Ekonom Kepala dari Bank Dunia, Ms. Carmen Reinhart. Foto: Bloomberg |
Solusi dan Cara Menghadapinya
Tantangan dan risiko yang dihadapi ekonomi global begitu serius sehingga Carmen Reinhart tidak mengecualikan kemungkinan, Bank Dunia akan terus menurunkan prediksi pertumbuhannya lebih lanjut di waktu mendatang.
Menghadapi kenyataan ini, Presiden Bank Dunia, David Malpass mengatakan bahwa Bank Dunia "sedang mempersiapkan rencana dalam menghadapi krisis". Oleh karena itu, dalam beberapa minggu mendatang, para pemimpin Bank Dunia akan melakukan persidangan untuk membahas rencana menghadapi baru yang berlangsung selama 15 bulan, senilai 170 miliar USD untuk periode April 2022 hingga Juni 2023. Paket keuangan dalam menghadapi krisis ini bahkan lebih besar dari paket bantuan senilai 160 miliar USD yang diluncurkan Bank Dunia sebelumnya untuk menghadapi pandemi Covid-19.
Mengusahakan solusi untuk menghadapi tantangan dan mengatasi kesulitan yang dihadapi perekonomian juga menjadi salah satu agenda utama Konferensi Menteri Keuangan dan Gubernur Bank Sentral dari Kelompok G20 yang berlangsung pada 20 April.

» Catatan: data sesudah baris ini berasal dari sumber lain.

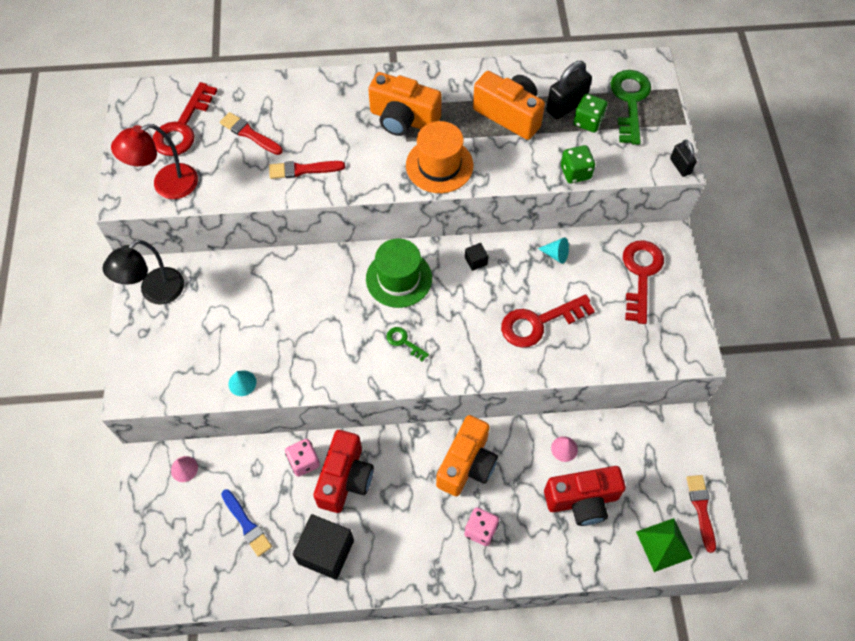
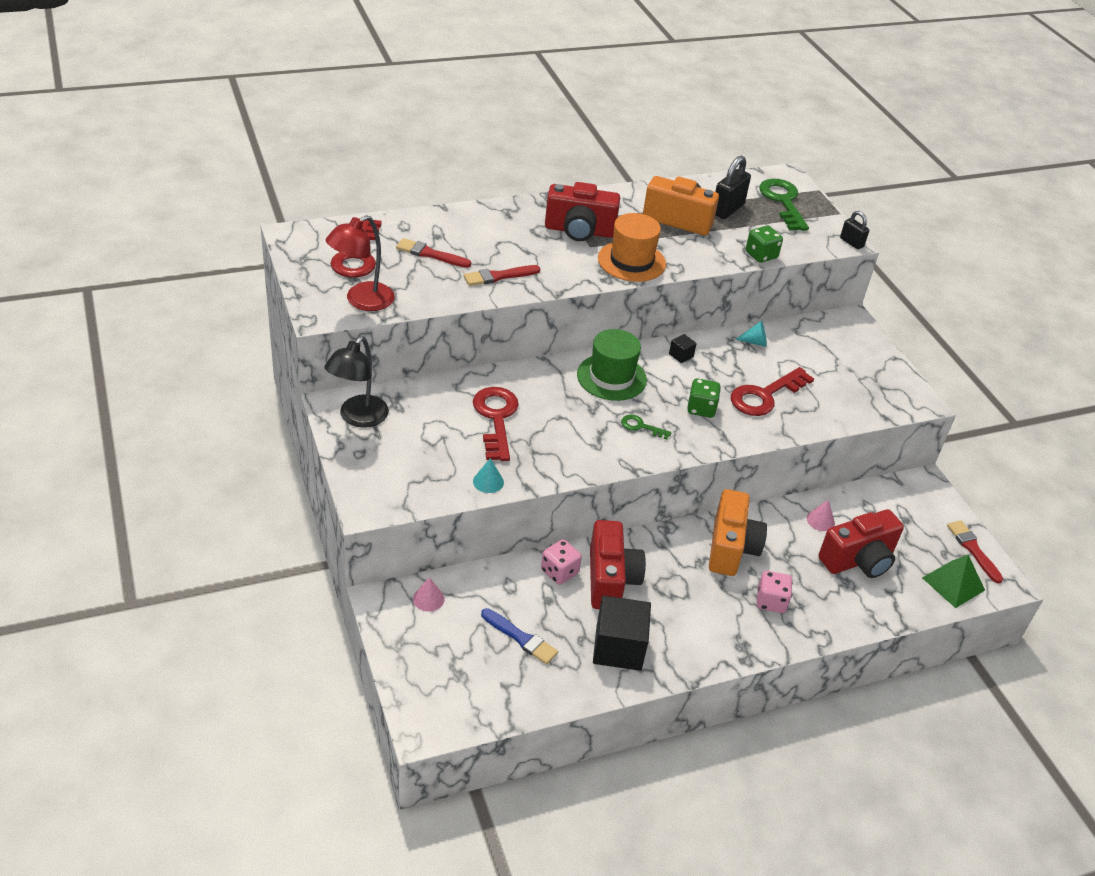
camera: 20 degrees left, 20 degrees down
(403, 119) = (579, 231): orange camera -> red camera
(588, 121) = (753, 218): green dice -> green dice (701, 408)
(641, 274) = (841, 348): red key -> red key (496, 418)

Pada pihaknya, banyak negara juga secara aktif menghadapinya, yang paling umumialah menaikkan suku bunga untuk mengekang inflasi.
Namun, menurut lembaga keuangan internasional dan para ekonom senior di dunia, dengan tantangan saat ini, langkah-langkah perekonomian secara sendirian sulit untuk mengembangkan efektivitas secara baik, terutama dengan perekonomian-perekonomian dengan sumber daya terbatas. Di antaranya, IMF mengimbau restrukturisasi utang yang cepat terhadap perekonomian berpenghasilan rendah yang berpartisipasi dalam inisiatif program "Kerangka Bersama tentang Penanganan Utang" (DSSI) dari G20, sekaligus mengusulkan pilihan-pilihan yang membantu perekonomian-perekonomian baru muncul dan sedang berkembang yang tidak memenuhi syarat untuk berpartisipasi dalam DSSI, tetapi masih akan memperoleh keuntungan dari cara pendekatan kerja sama global di waktu mendatang.